Less than a year after Amgen ($AMGN) puzzled market watchers with a high-dollar deal for the once-bankrupt deCODE, the Icelandic company's former owners have found a new use for its Big Data platform, putting up $15 million to launch a diagnostics-focused spinout.
Cambridge, MA's NextCODE Health has hit the ground running with a 5-year exclusive license on deCODE's technology, planning to use its predecessor's genomics platform for clinical diagnostics. Polaris Partners and Arch Venture Partners, who made out quite well when Amgen paid $415 million for deCODE, are putting up the Series A cash to get NextCODE off the ground.
Unlike its oft-troubled forebear, NextCODE has a clearer path to profit. The company plans to lend out its huge, refined genomic database to healthcare providers, using the technology to help physicians identify and analyze gene mutations, providing fast diagnoses without the need for major IT infrastructure.

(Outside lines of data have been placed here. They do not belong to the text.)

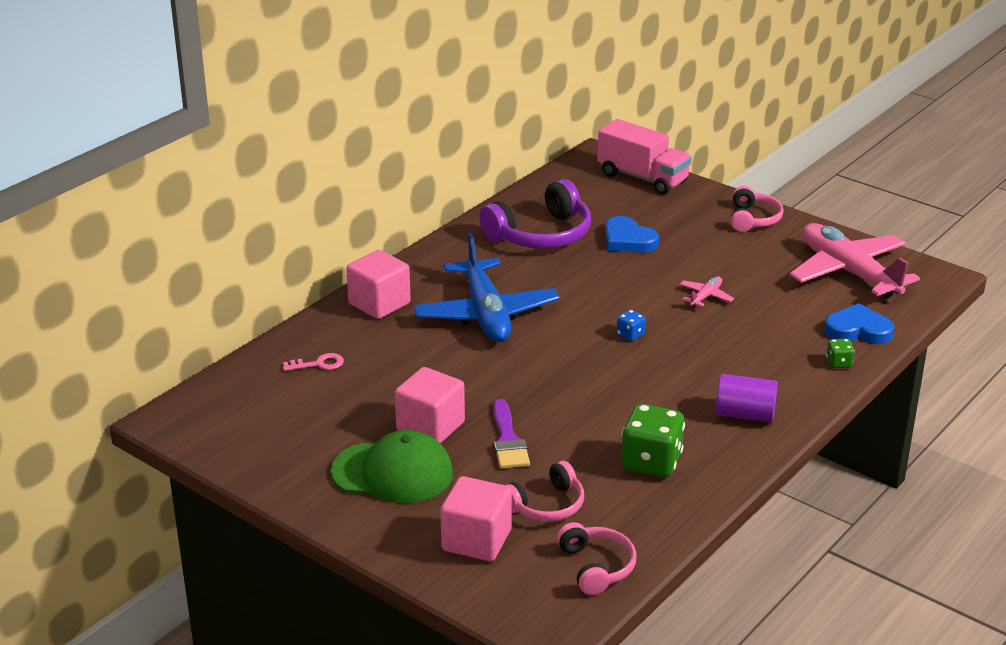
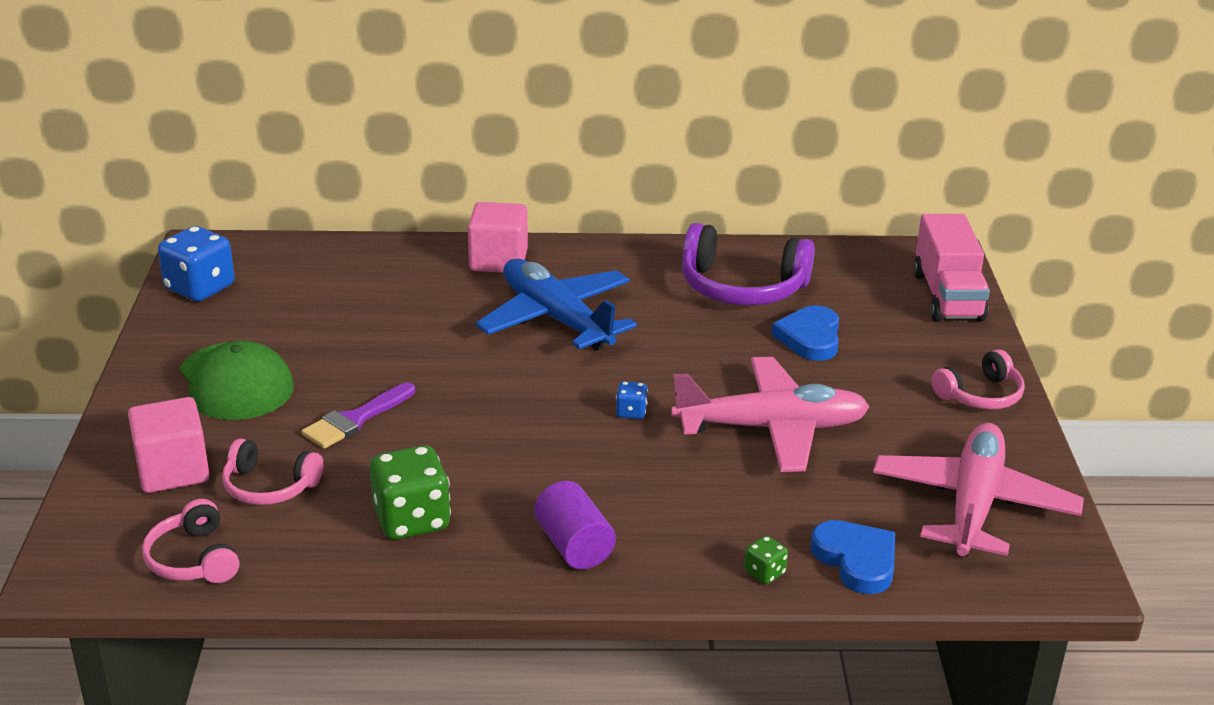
camera: 50 degrees right, 0 degrees up
(232, 442) = (200, 288): none -> blue dice
(318, 364) = (363, 275): pink key -> none
(430, 427) = (330, 370): pink cube -> none
(486, 314) = (556, 318): blue plane -> blue plane turned 105 degrees clockwise
(596, 567) = (194, 559): pink headphones -> pink headphones turned 120 degrees clockwise
(705, 296) = (772, 428): pink plane -> pink plane, size x2.46

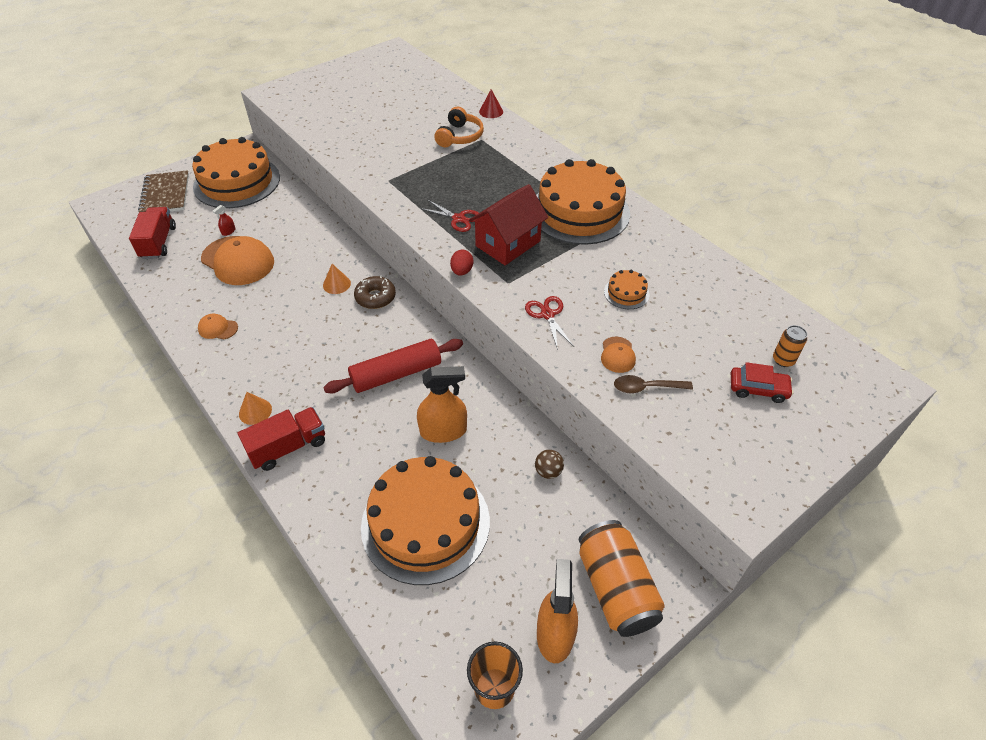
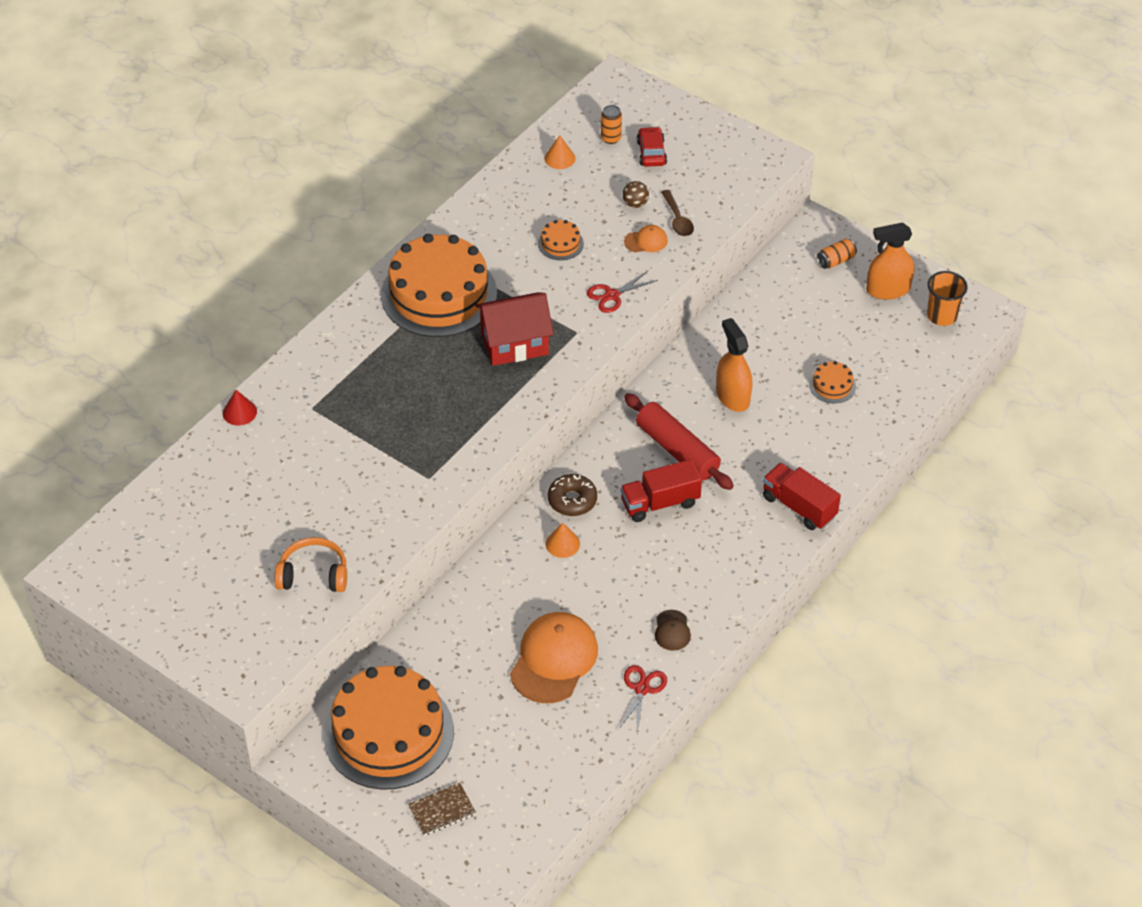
camera: 105 degrees left, 0 degrees up
(158, 242) = (547, 766): red truck -> red truck (660, 503)
(165, 194) = (442, 810): brown notebook -> brown notebook, size x0.60
(218, 328) = (672, 630): orange cap -> brown cap
(228, 231) = (501, 695): red spray bottle -> none
(255, 411) = (769, 549): orange cone -> orange cone (559, 158)
(425, 523) = (832, 385): orange cake -> orange cake, size x0.40
(458, 219) = (484, 394): red scissors -> red scissors (642, 689)
(459, 136) = (311, 431): orange headphones -> orange headphones (313, 575)
(462, 271) = (572, 371): red egg -> none
(508, 244) = (514, 343): red house -> red house turned 45 degrees counterclockwise
(548, 471) = (746, 315): brown ball -> brown ball (635, 204)
(616, 588) = (836, 261): orange can -> orange can, size x0.46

And, despite its youth, the company already has some revenue streams in place through service deals with clinics around the world, including Boston Children's Hospital and the U.K.'s Newcastle University.

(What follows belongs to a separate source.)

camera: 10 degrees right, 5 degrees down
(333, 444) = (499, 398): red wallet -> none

"Our vision is to transform patient diagnosis and resultant care through the rapid and accurate use of genome sequence data, and we are deploying the most powerful tools ever developed to make this vision a reality," CEO Hannes Smarason said in a statement. "These tools will enable us to provide clinically relevant insights to physicians and geneticists with unrivaled speed and accuracy."

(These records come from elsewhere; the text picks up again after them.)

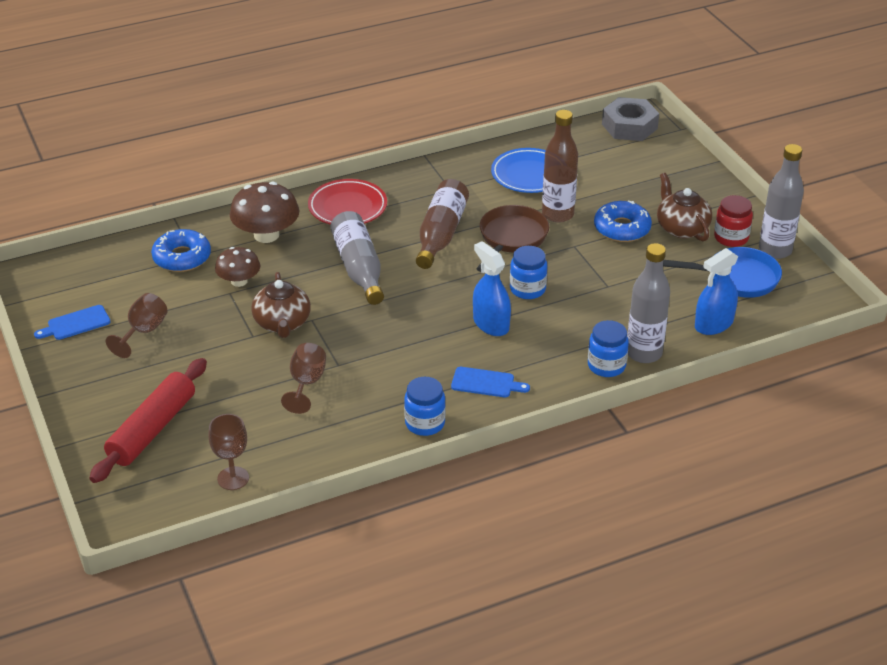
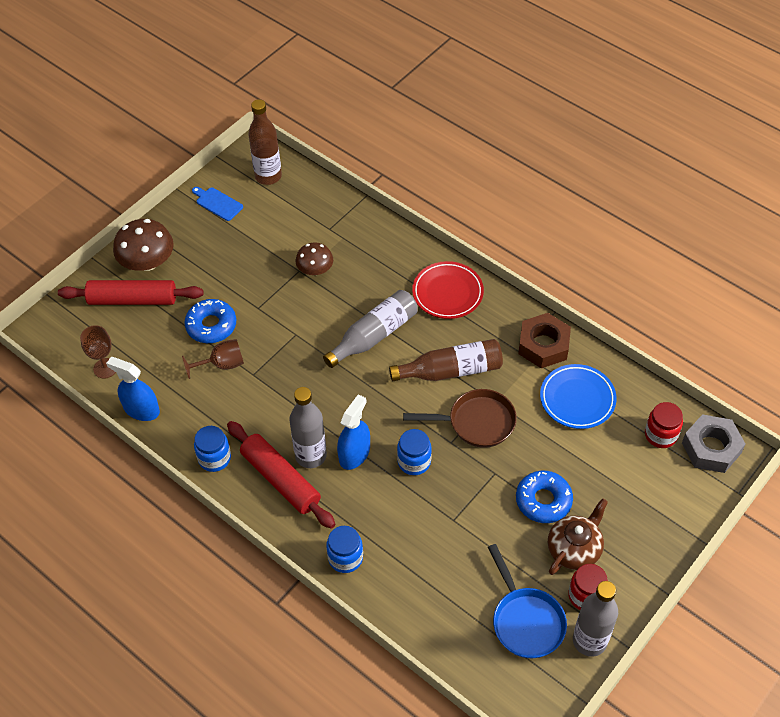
camera: 65 degrees right, 15 degrees up
(143, 332) = (229, 244): brown goblet -> none
(182, 257) = (323, 223): blue donut -> blue donut (211, 325)
(266, 235) = (380, 259): brown mushroom -> brown mushroom (147, 262)
(282, 323) = (281, 319): brown teapot -> none
(456, 173) = (543, 345): none -> brown nut
(486, 383) = (280, 479): blue cutting board -> red rolling pin
(557, 214) = (532, 443): brown bottle -> brown bottle (268, 176)
(598, 146) = (660, 435): none -> red jar
(644, 353) = (377, 580): grey bottle -> grey bottle (311, 456)
(713, 324) = (447, 623): blue spray bottle -> blue spray bottle (141, 409)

The company's very existence is either an affirmation of deCODE's core principles or further proof that the industry is still in the honeymoon phase of its relationship with Big Data, depending on who you ask. Before Amgen flew in with a much-scrutinized buyout offer, the once-public deCODE spent millions dollars to create a repository of patient data orders of magnitude larger than anything else out there, but, like many in the genomics world, the company ran into serious concerns about just how to make money off of Big Data, which, coupled with the financial crisis, drove it into bankruptcy by 2009.
But the quizzical looks Amgen got had more to do with how the two companies fit together--why spend $415 million on data that outstrips your pipeline when you could partner up for a lot less?--than the utility of deCODE's platform. And NextCODE, with its well-defined service business model, already seems off to a better start than its parent.
The company's C-suite boasts a familiar cast of characters, with former deCODE chief financial officer Smarason in the top role and Jeff Gulcher, a deCODE co-founder, reprising his role as chief scientific officer.